*SEZIONE DI TESTO:*
==================================================

Domanda: Anifa, [l’Associazione nazionale dell’industria farmaceutica dell’automedicazione], stima in sei milioni il numero d’italiani che saranno costretti a letto. Condivide queste stime? Su quali dati si fondano?
Risposte:
Pregliasco – Non sono dati allarmanti. Si tratta di una valutazione basata sul trend storico su cui possiamo basare la dimensione delle stagioni influenzali mediante la rete Influnet. Una rete di sorveglianza che dal 1994, grazie ad un campione di medici di famiglia e, conseguentemente, di pazienti, ci fornisce la stima dei casi totali.
Jefferson – Previsioni di questo tipo sono fatte di anno in anno a scopo esclusivamente commerciale. Non si capisce mai su cosa siano basate e nell’ultima decade si sono sempre rivelate sbagliate.
Domanda:
È possibile che il virus stagionale sia diverso rispetto a quello adoperato per i vaccini e che ci si ammali anche se si è vaccinati?
Risposte:
Pregliasco – Qualcuno si ammala lo stesso, ma con meno intensità. Se il virus muta durante la stagione, la protezione è inferiore: negli ultimi vent’anni è successo tre volte.
Jefferson – Certo, è una delle ragioni principali della loro inefficacia.

==================================================

*PROBLEMI ED ESERCIZI:*
• 1. Nell'intervista sull'influenza, da quale anno la rete Influnet fornisce la stima dei casi totali?
• 2. Ricopia dall'intervista sull'influenza il passo che comincia con le parole "Domanda: Anifa, [l’Associazione" e si ferma dopo "dei casi totali.".

==================================================

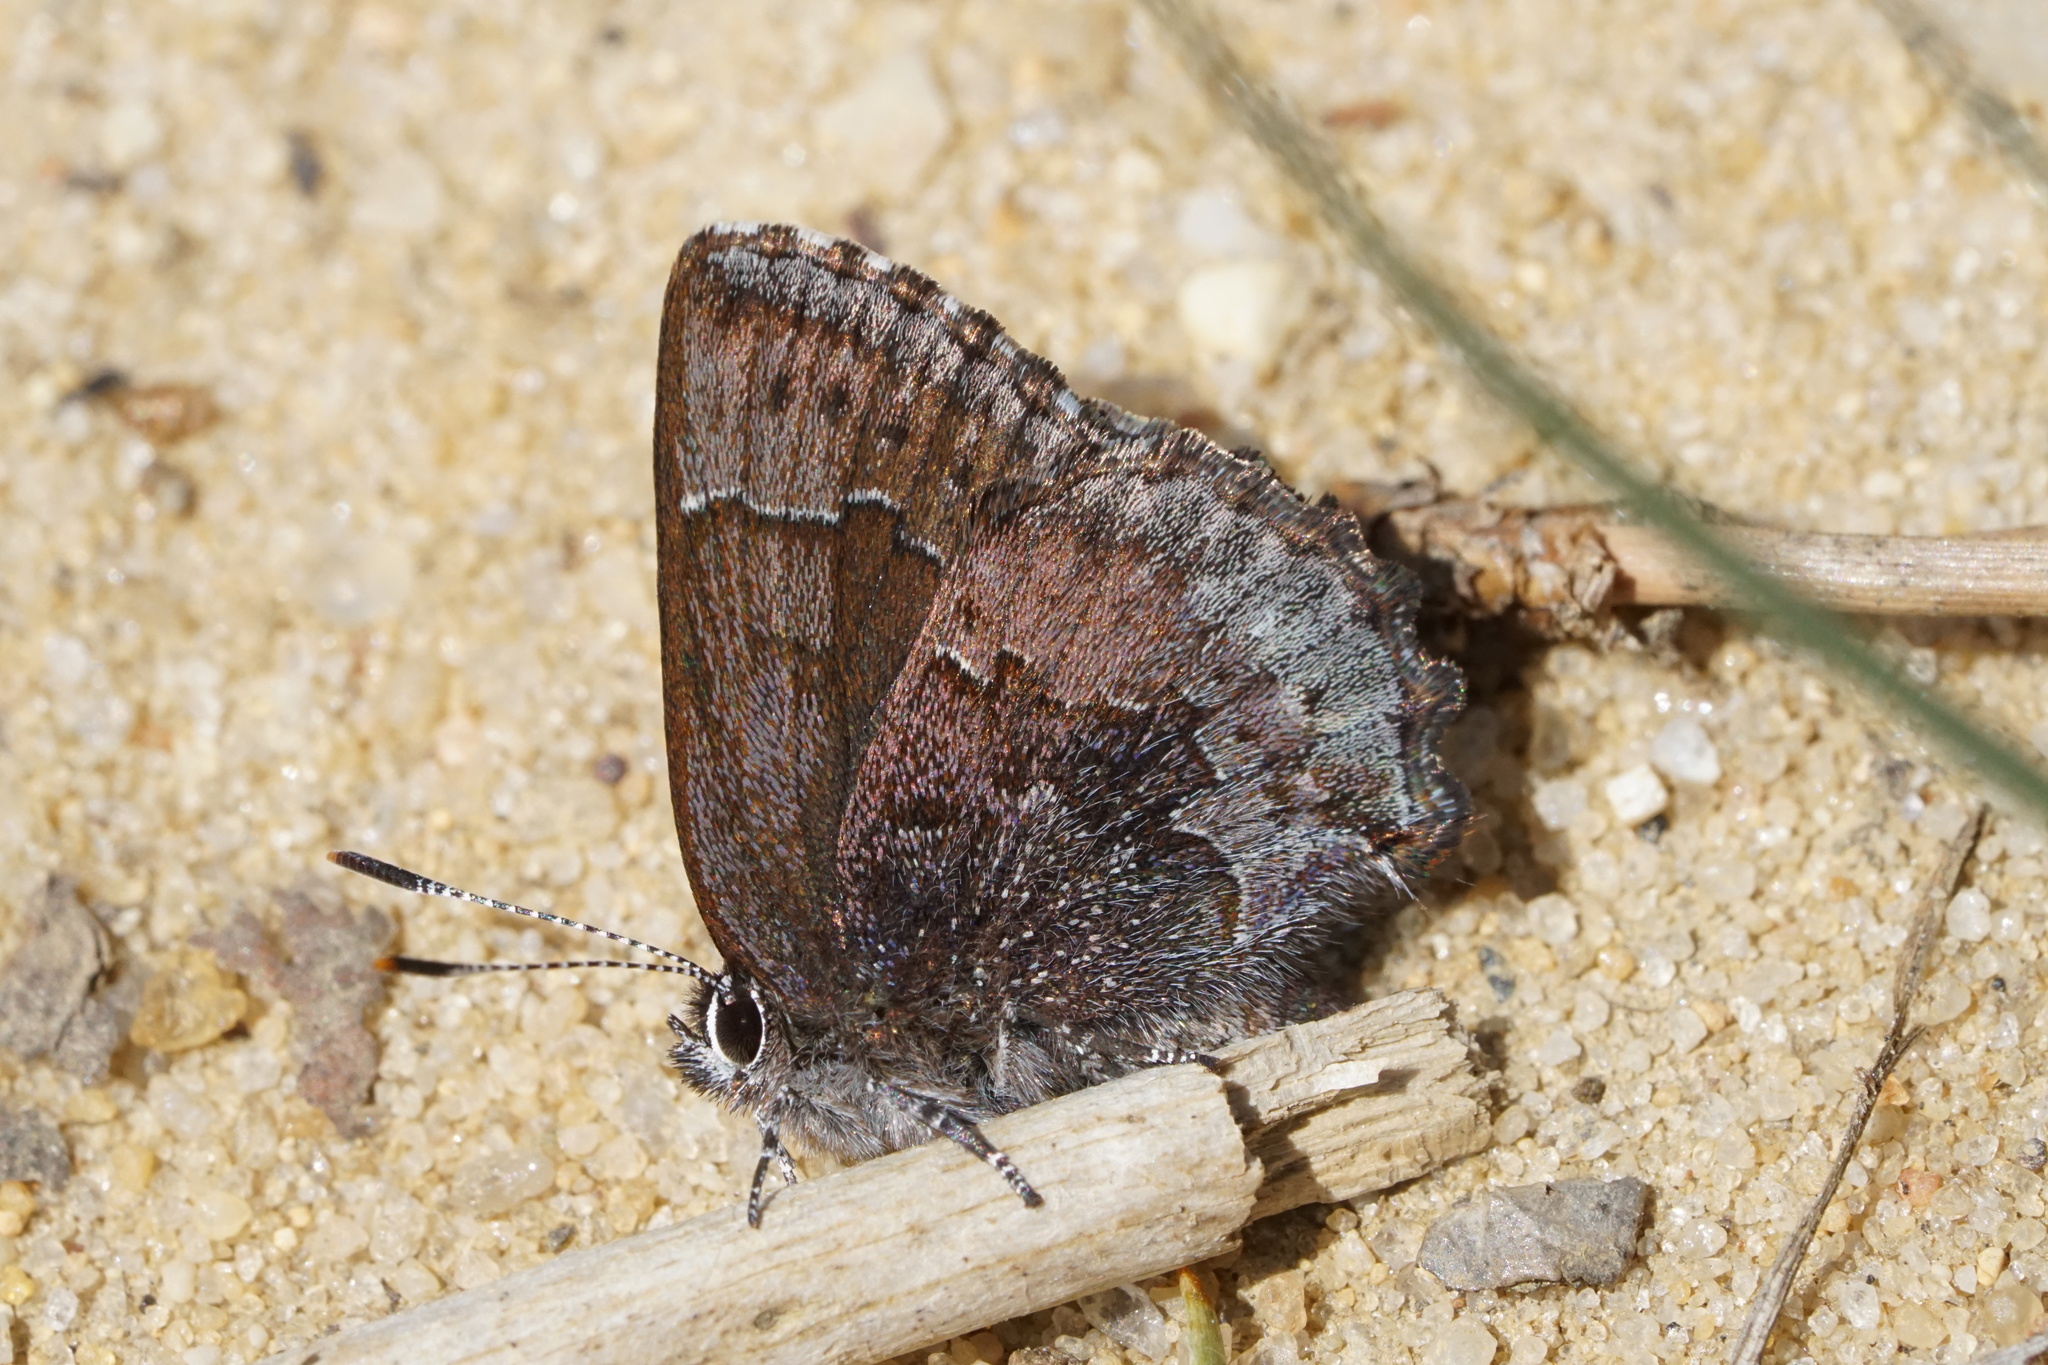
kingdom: Animalia
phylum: Arthropoda
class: Insecta
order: Lepidoptera
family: Lycaenidae
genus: Callophrys
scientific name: Callophrys polios
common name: Hoary elfin
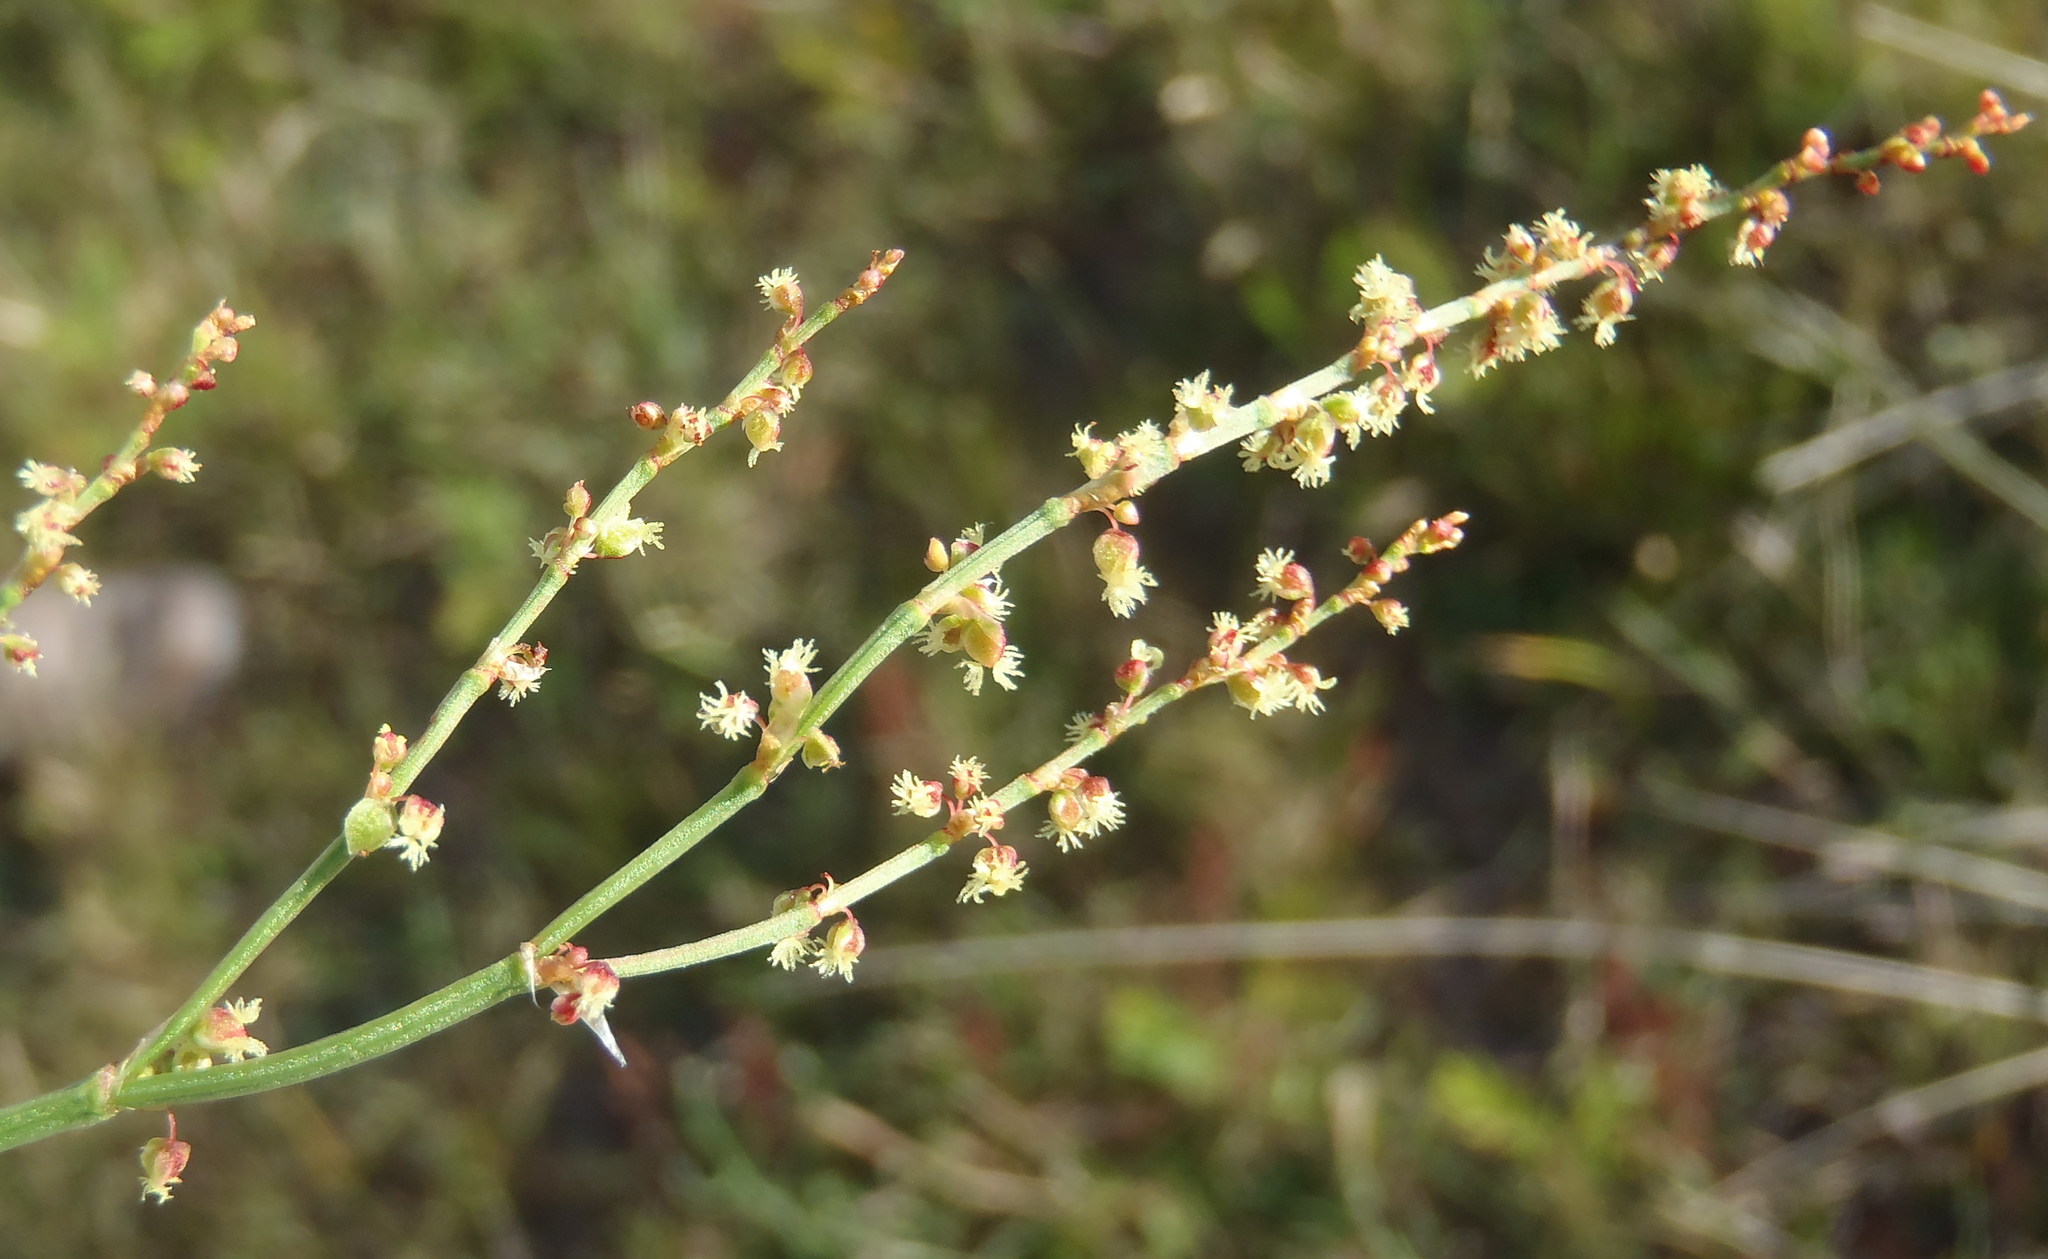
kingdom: Plantae
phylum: Tracheophyta
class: Magnoliopsida
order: Caryophyllales
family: Polygonaceae
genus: Rumex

==================================================

*SOLUZIONI:*
• 1. Dal 1994.

• 2.
Domanda: Anifa, [l’Associazione nazionale dell’industria farmaceutica dell’automedicazione], stima in sei milioni il numero d’italiani che saranno costretti a letto. Condivide queste stime? Su quali dati si fondano?
Risposte:
Pregliasco – Non sono dati allarmanti. Si tratta di una valutazione basata sul trend storico su cui possiamo basare la dimensione delle stagioni influenzali mediante la rete Influnet. Una rete di sorveglianza che dal 1994, grazie ad un campione di medici di famiglia e, conseguentemente, di pazienti, ci fornisce la stima dei casi totali.